We do not know what soma actually was. Priests of the Hindu and Avestan traditions still perform the rites related to the taking of soma, and they consume a drink which they call soma but is more likely a surrogate for the seemingly more potent soma known to the ancients. Present-day soma is extracted from the ephedra plant. It is a mild stimulant and has an effect on the body similar to caffeine. Many believe ephedra is the very same plant referred to in the Rigveda and the Avestan Yasna. If this is true, then reports of soma’s extraordinary effects and its scarcity would have been majorly exaggerated. R. Gordon Wasson, an amateur scholar with a great interest in soma, puts forth a very convincing argument that soma was more likely a psychoactive intoxicant that caused reverie and hallucination. He identifies the fly-agaric mushroom to be the most likely candidate. This would have provided a very potent psychotropic experience, but description does not seem to match that given by ancient texts as to soma’s color and shape. Fly-agaric is a mushroom with a bright red cap; soma was supposed to be a branching stalk that was greenish yellow in color. Wasson points out that the greenish yellow color might have described only the drink itself and speculates that fly-agaric might have been consumed by a head priest who would then offer his urine, replete with all of the fungus’s psychoactive agents, to the ritual’s other participants to drink.

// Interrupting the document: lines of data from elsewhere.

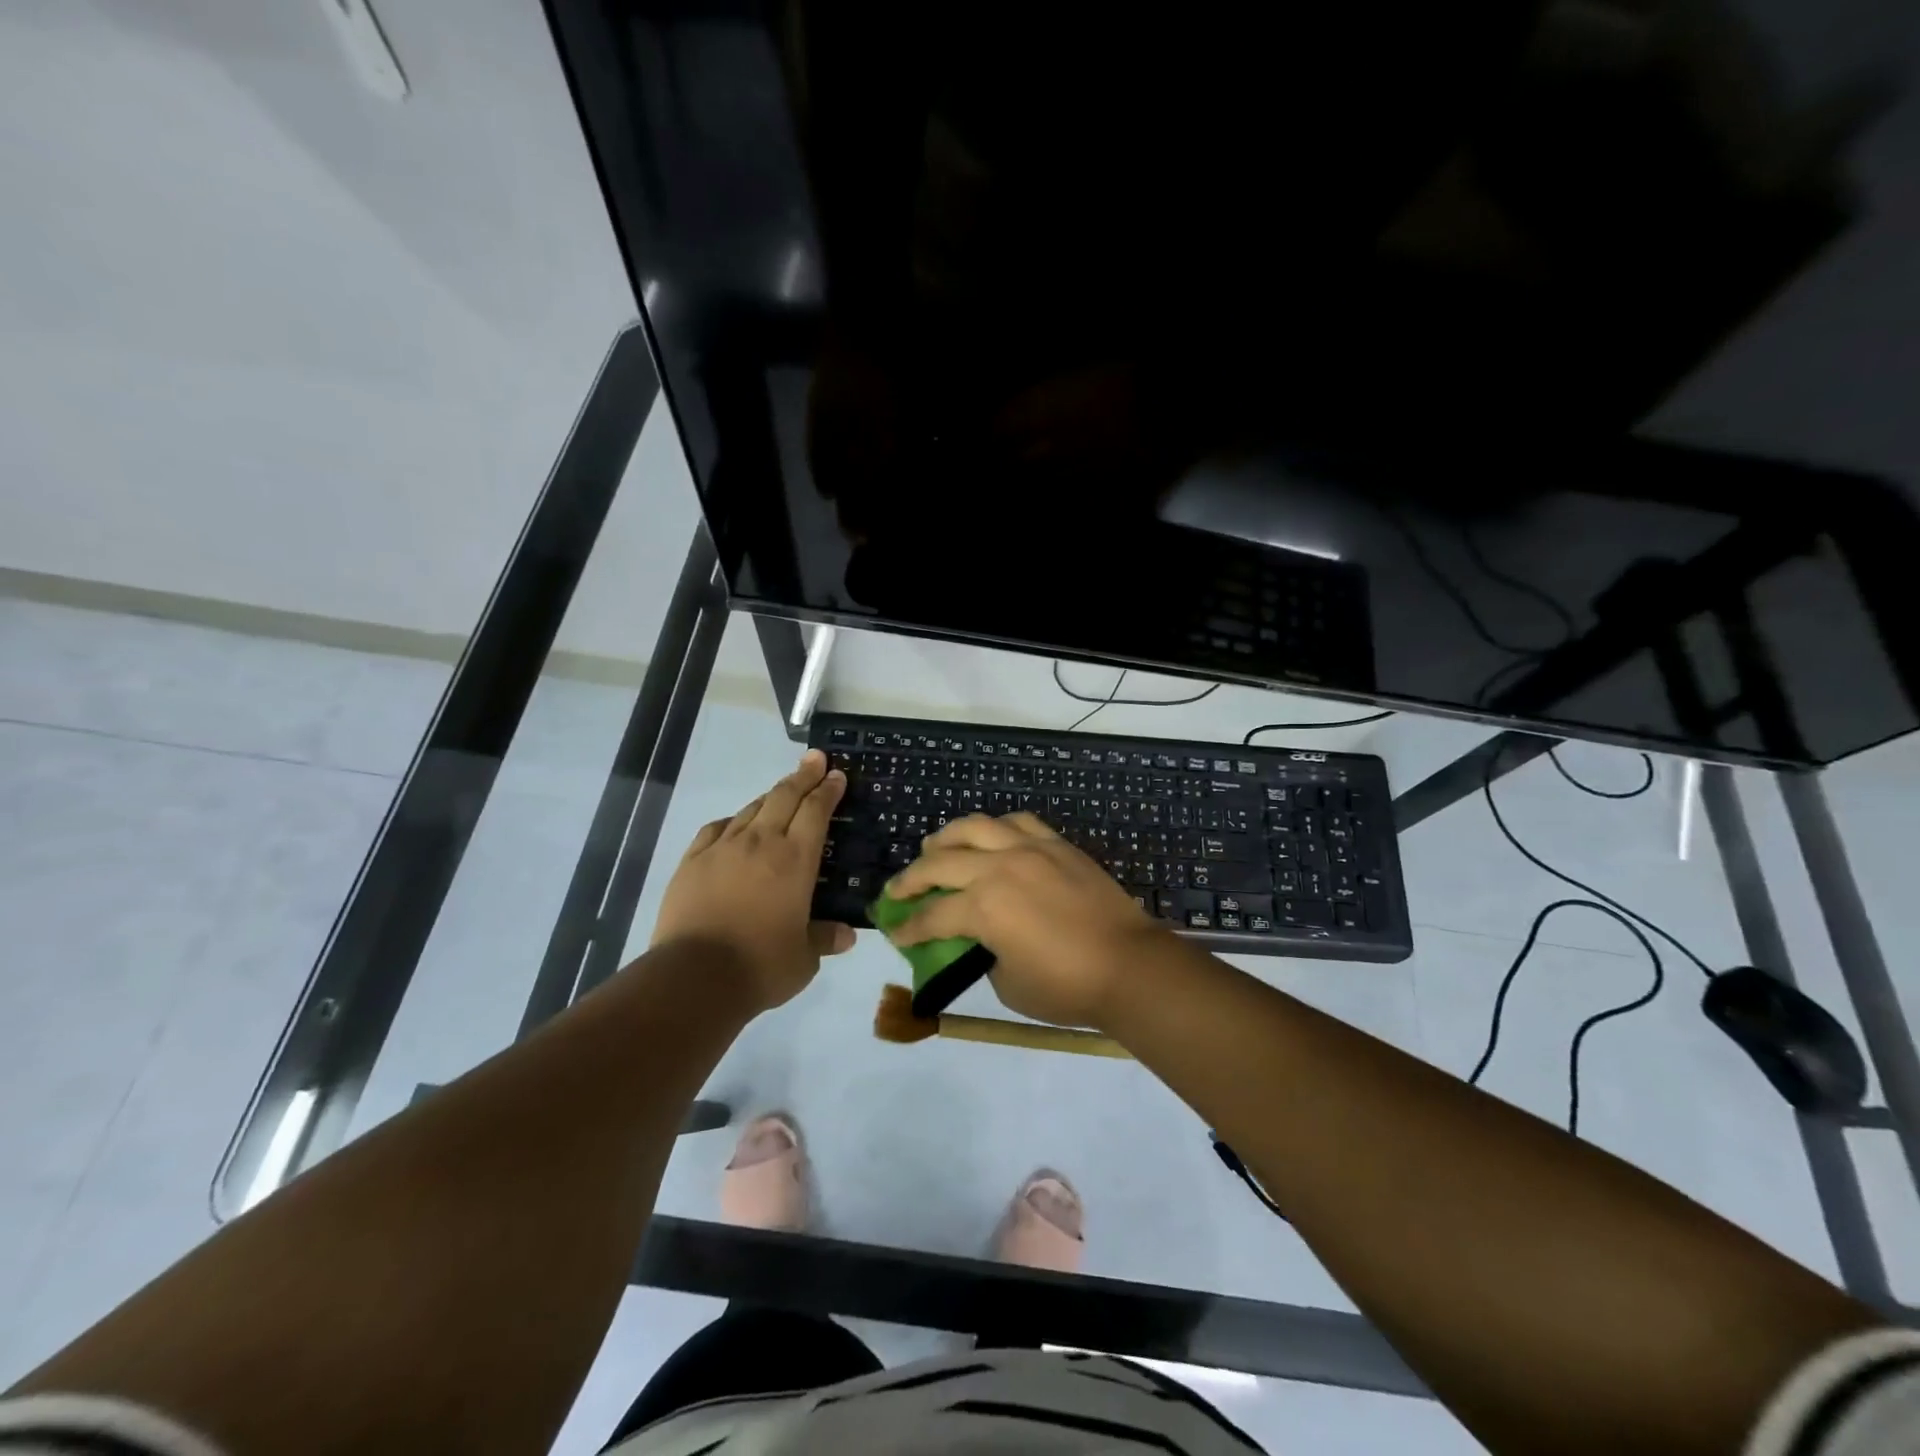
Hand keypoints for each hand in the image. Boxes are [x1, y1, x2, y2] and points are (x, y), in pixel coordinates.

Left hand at [652, 750, 855, 1012]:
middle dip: (803, 775)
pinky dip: (733, 821)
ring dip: (771, 796)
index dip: (828, 790)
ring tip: (781, 792)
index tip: (836, 774)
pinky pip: (717, 829)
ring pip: (751, 809)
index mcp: (795, 860)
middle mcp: (761, 843)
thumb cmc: (761, 966)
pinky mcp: (692, 861)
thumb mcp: (804, 958)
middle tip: (815, 759)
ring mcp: (723, 848)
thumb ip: (824, 939)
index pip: (816, 811)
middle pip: (784, 796)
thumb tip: (847, 936)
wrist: (694, 977)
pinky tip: (735, 825)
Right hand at [882, 813, 1169, 1028]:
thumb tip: (979, 939)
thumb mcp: (1008, 984)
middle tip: (898, 891)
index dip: (909, 927)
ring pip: (975, 827)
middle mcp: (999, 867)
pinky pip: (1018, 822)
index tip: (895, 932)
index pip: (932, 916)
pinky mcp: (1057, 844)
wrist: (1129, 966)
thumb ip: (984, 954)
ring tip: (933, 847)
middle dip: (911, 879)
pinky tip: (989, 836)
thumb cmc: (1067, 986)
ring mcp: (1030, 849)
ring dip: (947, 837)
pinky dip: (996, 827)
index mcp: (983, 907)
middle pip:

Frits Staal notes that ritualistic activity surrounding soma began to increase a great deal as the Proto Indo-European Aryan peoples migrated from the Oxus River into the Indus River Valley, further away from the source of the Soma plant. New rites emerged relating to the importation of soma, like, for example, the priest’s greeting to the soma merchant and the dismissal of the soma merchant from the temple. Staal speculates that the build up of ritual around soma intensified as the soma itself grew increasingly unavailable. Eventually, the spiritual energy once associated with the soma intoxication might have been transferred to its accompanying rituals, and that the actual consumption of soma became simply a component of the rite and was easily supplanted by a more readily available surrogate like ephedra. To date no conclusive evidence has been submitted that supports ephedra as the original soma or any other substance. Whatever spiritual qualities the soma elixir might have possessed, they are now lost to human experience and forgotten.